Un grave incendie s’est déclaré le dimanche 17 mai dans l’église Shekinah Tabernacle, située sur le très fréquenté boulevard Lumumba, au cœur de la commune de Matete, à Kinshasa. Les flammes ont causé d’importants dégâts matériels, mais l’intervention rapide des fidèles et des secours a permis d’éviter une conflagration totale.
Alertés par les crépitements, les riverains et les membres de la congrégation ont immédiatement réagi. Avant même l’arrivée des pompiers, une chorégraphie improvisée de survie s’est mise en place : une chaîne humaine s’est étirée d’une source d’eau jusqu’au brasier. Des seaux ont circulé de main en main, inlassablement, pour abreuver les dernières flammes. Pendant ce temps, d’autres fidèles évacuaient en hâte les bancs, les équipements de sonorisation et divers biens ecclésiastiques vers la cour extérieure, les mettant ainsi à l’abri de l’appétit vorace du feu.
Les équipes de secours, arrivées sur place, ont pris le relais et sont finalement parvenues à circonscrire l’incendie. Aucune perte en vie humaine n’a été rapportée, ce qui constitue un soulagement après un tel drame. Cependant, l’origine du sinistre demeure, pour l’heure, inconnue. Des investigations vont être menées pour déterminer la cause exacte, qu’elle soit d’ordre électrique, accidentelle ou autre.
Ce sinistre n’est malheureusement pas un cas isolé à Kinshasa. Il survient dans un contexte où les appels à la prévention incendie se multiplient sans toujours être entendus. En juin 2024, Boris Gondamoyen, gérant de SFPI Consulting, spécialisé dans la sécurité incendie, avait alerté la population lors d’un séminaire organisé dans la capitale. L’expert avait alors pointé du doigt les comportements à risque : le stockage anarchique de produits inflammables comme le carburant, l’usage inapproprié des bouteilles de gaz, ou encore l’encombrement des lieux de vie par des meubles et objets combustibles.
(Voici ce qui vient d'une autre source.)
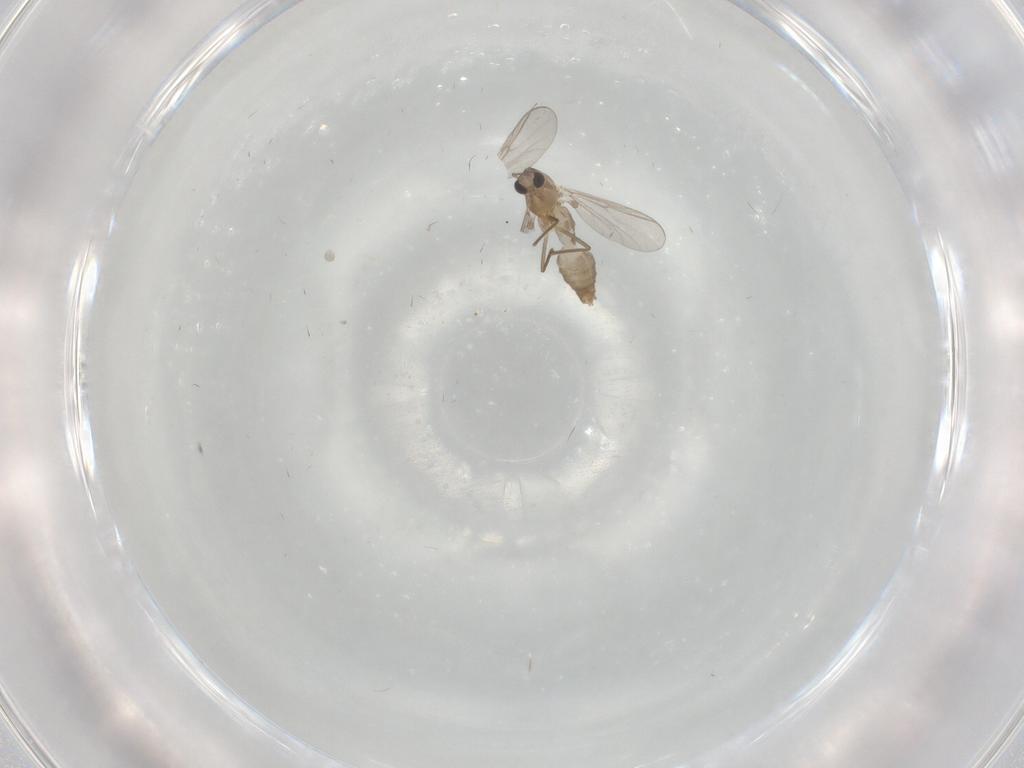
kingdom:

Pour cet expert, la sécurité incendie commence par des gestes simples mais rigoureux. Il faut se débarrasser des produits dangereux, placer les sources d’énergie loin des passages, et systématiquement débrancher les appareils électriques inutilisés. « L’encombrement des maisons par des meubles ou objets favorise la propagation du feu », martelait-il, invitant chaque foyer à repenser son environnement domestique.
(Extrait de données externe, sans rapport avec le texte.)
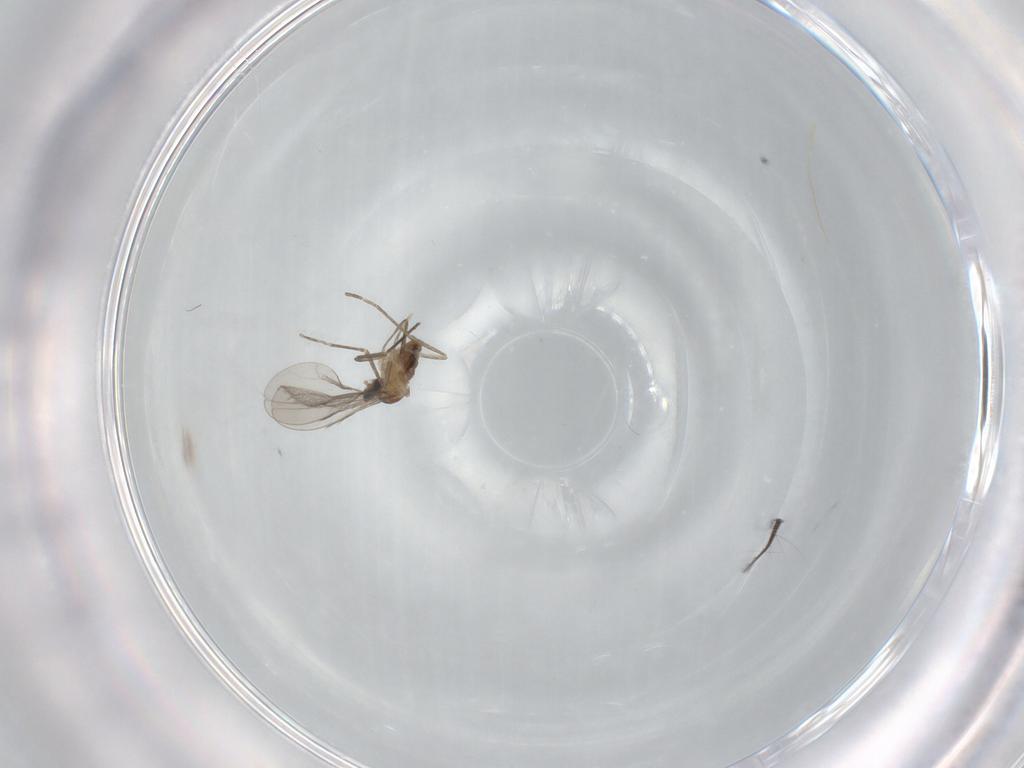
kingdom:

Le drame de l’église Shekinah Tabernacle soulève une question brûlante : ces conseils de prévention sont-ils suffisamment relayés et appliqués ? Combien d’édifices, qu’ils soient cultuels, commerciaux ou résidentiels, demeurent vulnérables à la première étincelle ? La chaîne humaine de fidèles, si héroïque soit-elle, ne saurait se substituer à une véritable culture du risque.
En attendant les conclusions de l’enquête sur l’origine de cet incendie, le boulevard Lumumba retrouve son calme apparent, mais le souvenir des flammes continue de hanter les esprits. L’incendie de l’église Shekinah Tabernacle rappelle avec urgence que la prévention est l’affaire de tous, avant que les larmes ne viennent trop tard.